##### INFORMATION #####

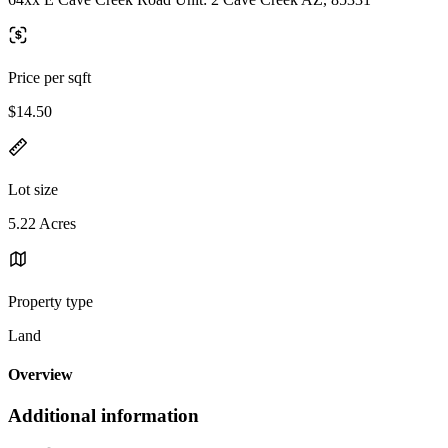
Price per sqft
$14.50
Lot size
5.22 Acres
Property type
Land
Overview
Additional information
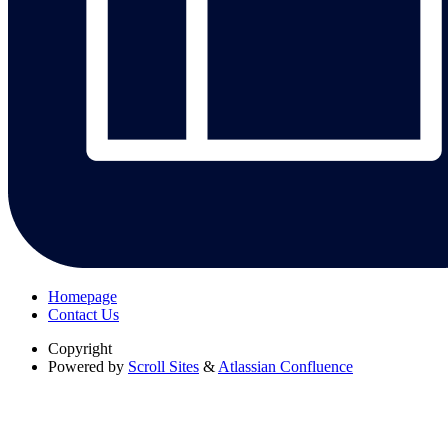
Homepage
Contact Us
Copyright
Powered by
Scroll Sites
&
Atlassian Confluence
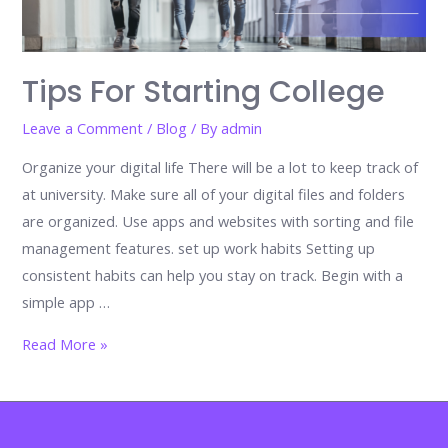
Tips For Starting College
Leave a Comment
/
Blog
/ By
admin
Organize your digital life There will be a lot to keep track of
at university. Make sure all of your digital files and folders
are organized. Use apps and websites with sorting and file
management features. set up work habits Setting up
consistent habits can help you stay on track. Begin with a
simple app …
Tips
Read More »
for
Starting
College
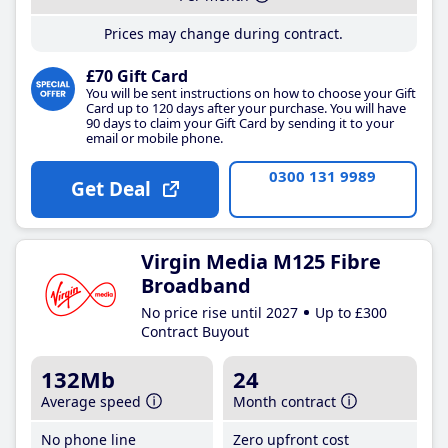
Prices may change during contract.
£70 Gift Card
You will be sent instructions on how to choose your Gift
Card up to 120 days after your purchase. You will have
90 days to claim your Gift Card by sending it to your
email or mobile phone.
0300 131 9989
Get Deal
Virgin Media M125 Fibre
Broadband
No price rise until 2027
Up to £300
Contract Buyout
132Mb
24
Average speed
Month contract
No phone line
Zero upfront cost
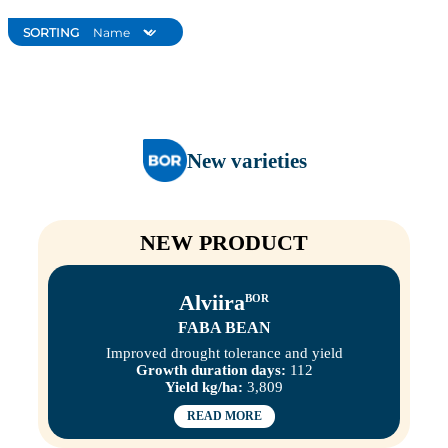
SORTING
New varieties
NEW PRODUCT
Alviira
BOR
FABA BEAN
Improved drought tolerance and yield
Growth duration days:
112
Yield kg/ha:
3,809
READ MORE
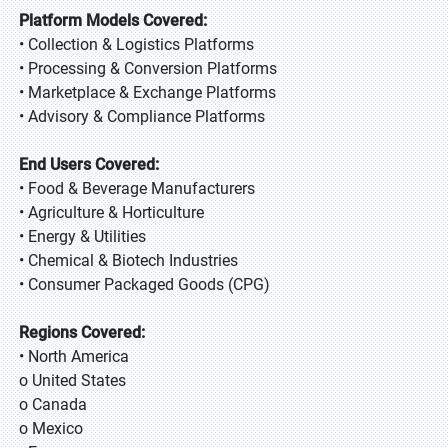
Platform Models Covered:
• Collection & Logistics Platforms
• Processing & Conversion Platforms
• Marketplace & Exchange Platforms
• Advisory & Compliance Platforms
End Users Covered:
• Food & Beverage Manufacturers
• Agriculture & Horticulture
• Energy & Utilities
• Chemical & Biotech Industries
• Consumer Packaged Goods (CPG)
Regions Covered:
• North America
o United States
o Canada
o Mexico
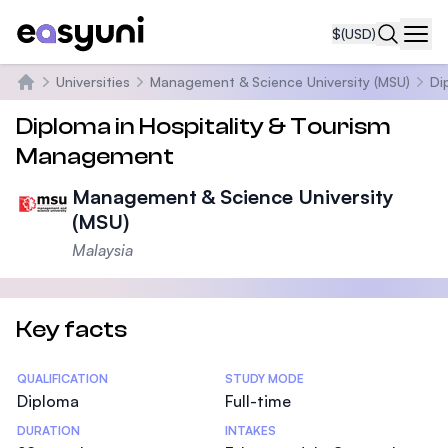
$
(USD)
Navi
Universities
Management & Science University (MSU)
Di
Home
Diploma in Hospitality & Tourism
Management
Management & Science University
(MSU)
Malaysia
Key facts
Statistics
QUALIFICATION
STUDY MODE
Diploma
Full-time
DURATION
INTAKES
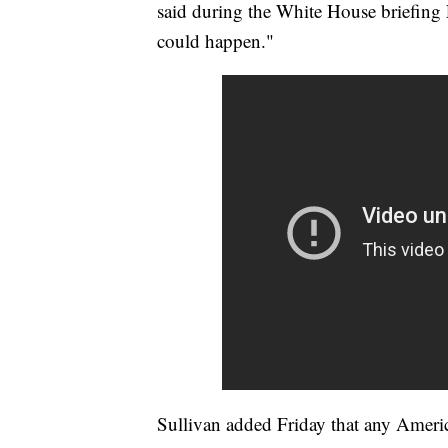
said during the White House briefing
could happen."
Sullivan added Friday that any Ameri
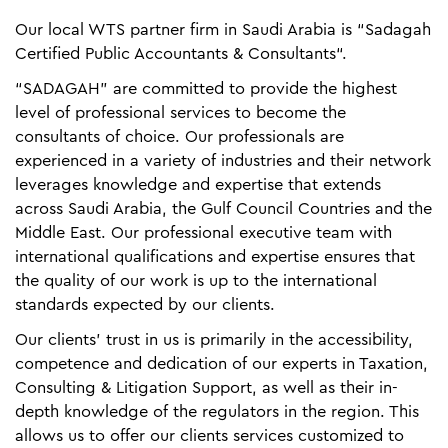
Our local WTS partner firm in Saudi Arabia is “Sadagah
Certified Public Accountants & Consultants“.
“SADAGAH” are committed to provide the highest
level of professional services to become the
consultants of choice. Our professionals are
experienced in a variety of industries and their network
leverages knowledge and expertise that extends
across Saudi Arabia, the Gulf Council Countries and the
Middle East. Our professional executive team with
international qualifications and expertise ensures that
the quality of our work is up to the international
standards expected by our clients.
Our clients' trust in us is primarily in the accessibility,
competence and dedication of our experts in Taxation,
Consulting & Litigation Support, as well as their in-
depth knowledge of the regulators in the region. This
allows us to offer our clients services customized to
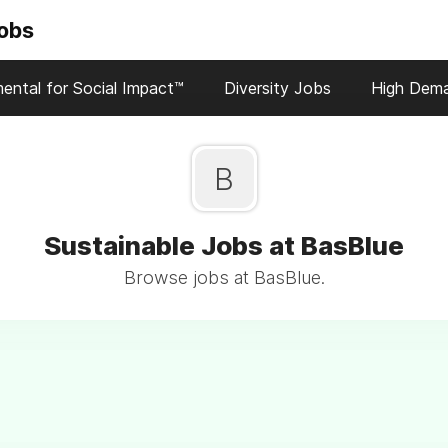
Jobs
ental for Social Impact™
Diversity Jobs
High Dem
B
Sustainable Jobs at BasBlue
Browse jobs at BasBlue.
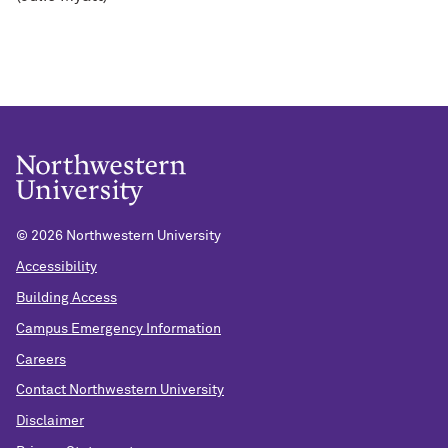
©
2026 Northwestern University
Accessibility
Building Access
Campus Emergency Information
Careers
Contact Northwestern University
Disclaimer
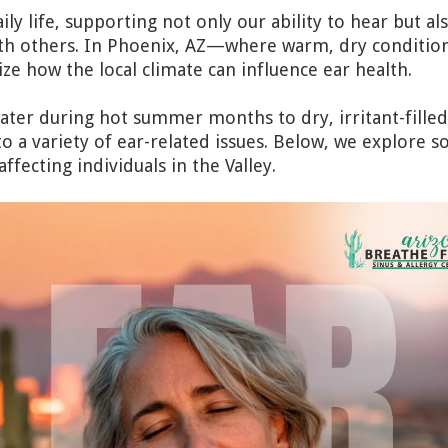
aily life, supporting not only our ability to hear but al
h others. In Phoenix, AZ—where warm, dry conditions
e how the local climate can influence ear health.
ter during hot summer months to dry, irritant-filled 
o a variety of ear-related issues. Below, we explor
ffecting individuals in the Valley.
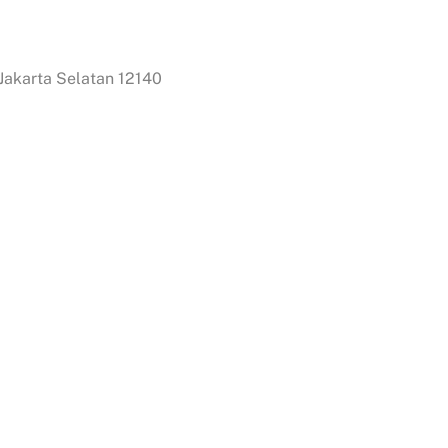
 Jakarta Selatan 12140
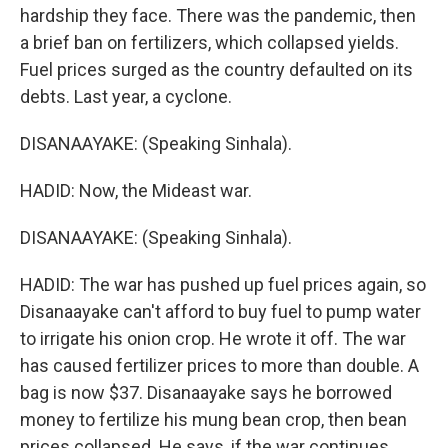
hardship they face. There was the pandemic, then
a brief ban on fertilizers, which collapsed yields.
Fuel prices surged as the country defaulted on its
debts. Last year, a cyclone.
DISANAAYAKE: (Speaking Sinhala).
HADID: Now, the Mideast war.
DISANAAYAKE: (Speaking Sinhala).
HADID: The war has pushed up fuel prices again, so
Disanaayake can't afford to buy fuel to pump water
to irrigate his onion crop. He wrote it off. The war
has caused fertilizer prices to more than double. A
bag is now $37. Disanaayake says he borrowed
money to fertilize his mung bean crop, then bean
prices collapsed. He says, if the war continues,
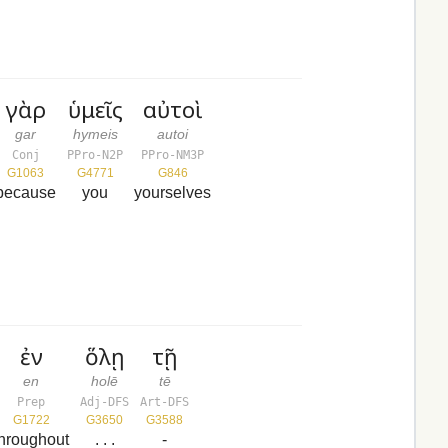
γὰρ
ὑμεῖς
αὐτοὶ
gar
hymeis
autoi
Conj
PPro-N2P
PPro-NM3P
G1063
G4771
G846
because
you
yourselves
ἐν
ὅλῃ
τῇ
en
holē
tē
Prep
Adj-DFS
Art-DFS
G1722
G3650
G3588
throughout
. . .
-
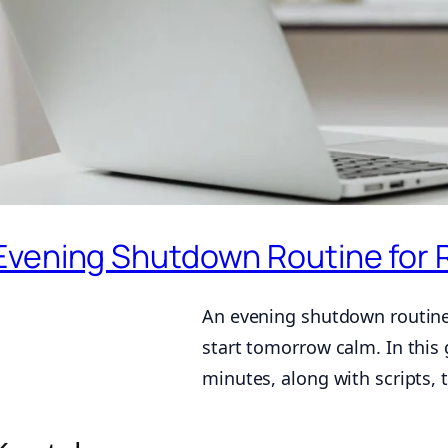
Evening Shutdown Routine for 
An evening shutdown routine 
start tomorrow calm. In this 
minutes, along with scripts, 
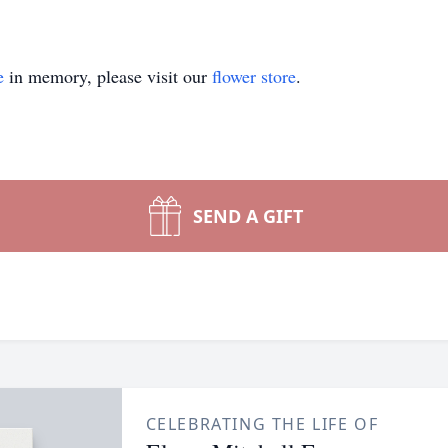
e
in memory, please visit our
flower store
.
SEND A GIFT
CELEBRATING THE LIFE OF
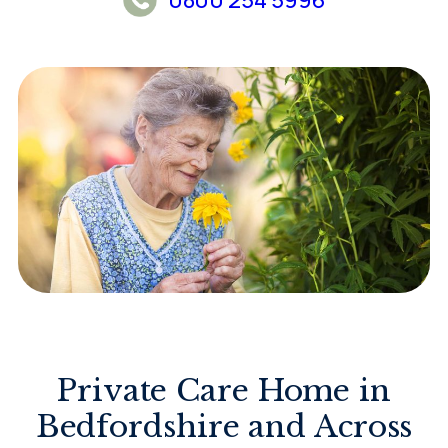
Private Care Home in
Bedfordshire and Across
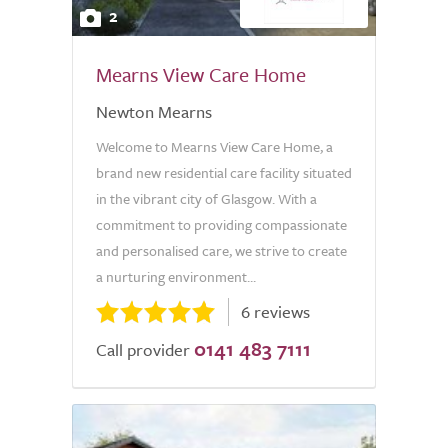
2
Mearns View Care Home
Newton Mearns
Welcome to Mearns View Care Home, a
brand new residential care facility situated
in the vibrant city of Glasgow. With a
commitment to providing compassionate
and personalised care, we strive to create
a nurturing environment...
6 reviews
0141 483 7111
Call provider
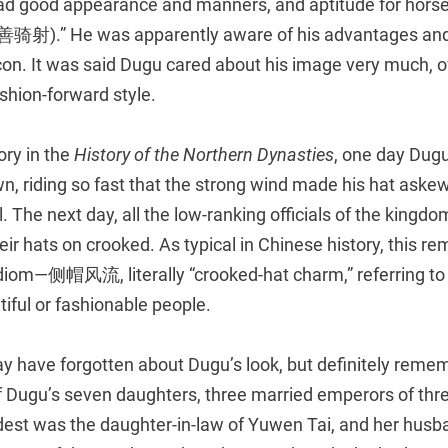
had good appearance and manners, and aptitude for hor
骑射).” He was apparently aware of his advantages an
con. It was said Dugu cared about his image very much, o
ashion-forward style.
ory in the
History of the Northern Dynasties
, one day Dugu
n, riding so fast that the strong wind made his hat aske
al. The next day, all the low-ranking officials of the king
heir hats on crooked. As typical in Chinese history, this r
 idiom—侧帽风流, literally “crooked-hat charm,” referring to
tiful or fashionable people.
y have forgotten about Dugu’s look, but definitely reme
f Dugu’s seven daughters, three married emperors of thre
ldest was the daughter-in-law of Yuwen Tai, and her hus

#####

Print every entry above again without changing a word, and omit the pictures.

## YOUR SOLUTION
Price per sqft
$14.50
Lot size
5.22 Acres
Property type
Land
Overview
Additional information
Homepage
Contact Us
Copyright
Powered by
Scroll Sites
&
Atlassian Confluence
Tips For Starting College
Leave a Comment
/
Blog
/ By
admin
Organize your digital life There will be a lot to keep track of
at university. Make sure all of your digital files and folders
are organized. Use apps and websites with sorting and file
management features. set up work habits Setting up
consistent habits can help you stay on track. Begin with a
simple app …
Tips
Read More »
for
Starting
College
Prices may change during contract.
£70 Gift Card
You will be sent instructions on how to choose your Gift
Card up to 120 days after your purchase. You will have
90 days to claim your Gift Card by sending it to your
email or mobile phone.
0300 131 9989
Get Deal
Virgin Media M125 Fibre
Broadband
No price rise until 2027
Up to £300
Contract Buyout
132Mb
24
Average speed
Month contract
No phone line
Zero upfront cost
SORTING
New varieties
NEW PRODUCT
Alviira
BOR
FABA BEAN
Improved drought tolerance and yield
Growth duration days:
112
Yield kg/ha:
3,809
READ MORE
Platform Models Covered:
• Collection & Logistics Platforms
• Processing & Conversion Platforms
• Marketplace & Exchange Platforms
• Advisory & Compliance Platforms
End Users Covered:
• Food & Beverage Manufacturers
• Agriculture & Horticulture
• Energy & Utilities
• Chemical & Biotech Industries
• Consumer Packaged Goods (CPG)
Regions Covered:
• North America
o United States
o Canada
o Mexico
$
(USD)
Navi
Universities
Management & Science University (MSU)
Di
Home
Diploma in Hospitality & Tourism
Management
Management & Science University
(MSU)
Malaysia
Key facts
Statistics
QUALIFICATION
STUDY MODE
Diploma
Full-time
DURATION
INTAKES
said during the White House briefing
could happen."
Sullivan added Friday that any Ameri
Our local WTS partner firm in Saudi Arabia is “Sadagah
Certified Public Accountants & Consultants“.
“SADAGAH” are committed to provide the highest
level of professional services to become the
consultants of choice. Our professionals are
experienced in a variety of industries and their network
leverages knowledge and expertise that extends
across Saudi Arabia, the Gulf Council Countries and the
Middle East. Our professional executive team with
international qualifications and expertise ensures that
the quality of our work is up to the international
standards expected by our clients.
Our clients' trust in us is primarily in the accessibility,
competence and dedication of our experts in Taxation,
Consulting & Litigation Support, as well as their in-
depth knowledge of the regulators in the region. This
allows us to offer our clients services customized to
Jobs
ental for Social Impact™
Diversity Jobs
High Dem
B
Sustainable Jobs at BasBlue
Browse jobs at BasBlue.
©
2026 Northwestern University
Accessibility
Building Access
Campus Emergency Information
Careers
Contact Northwestern University
Disclaimer
aily life, supporting not only our ability to hear but al
h others. In Phoenix, AZ—where warm, dry conditions
e how the local climate can influence ear health.
ter during hot summer months to dry, irritant-filled 
o a variety of ear-related issues. Below, we explor
ffecting individuals in the Valley.
 Jakarta Selatan 12140
hardship they face. There was the pandemic, then
a brief ban on fertilizers, which collapsed yields.
Fuel prices surged as the country defaulted on its
debts. Last year, a cyclone.
DISANAAYAKE: (Speaking Sinhala).
HADID: Now, the Mideast war.
DISANAAYAKE: (Speaking Sinhala).
HADID: The war has pushed up fuel prices again, so
Disanaayake can't afford to buy fuel to pump water
to irrigate his onion crop. He wrote it off. The war
has caused fertilizer prices to more than double. A
bag is now $37. Disanaayake says he borrowed
money to fertilize his mung bean crop, then bean
prices collapsed. He says, if the war continues,
γὰρ
ὑμεῖς
αὐτοὶ
gar
hymeis
autoi
Conj
PPro-N2P
PPro-NM3P
G1063
G4771
G846
because
you
yourselves
ἐν
ὅλῃ
τῇ
en
holē
tē
Prep
Adj-DFS
Art-DFS
G1722
G3650
G3588
throughout
. . .
-
Evening Shutdown Routine for 
An evening shutdown routine 
start tomorrow calm. In this 
minutes, along with scripts, 
e
in memory, please visit our
flower store
.
SEND A GIFT
CELEBRATING THE LIFE OF
Private Care Home in
Bedfordshire and Across
2
Mearns View Care Home
Newton Mearns
Welcome to Mearns View Care Home, a
brand new residential care facility situated
in the vibrant city of Glasgow. With a
commitment to providing compassionate
and personalised care, we strive to create
a nurturing environment...
6 reviews
0141 483 7111
Call provider
had good appearance and manners, and aptitude for hor
骑射).” He was apparently aware of his advantages an
con. It was said Dugu cared about his image very much, o
ashion-forward style.
ory in the
History of the Northern Dynasties
, one day Dugu
n, riding so fast that the strong wind made his hat aske
al. The next day, all the low-ranking officials of the king
heir hats on crooked. As typical in Chinese history, this r
 idiom—侧帽风流, literally “crooked-hat charm,” referring to
tiful or fashionable people.
y have forgotten about Dugu’s look, but definitely reme
f Dugu’s seven daughters, three married emperors of thre
ldest was the daughter-in-law of Yuwen Tai, and her hus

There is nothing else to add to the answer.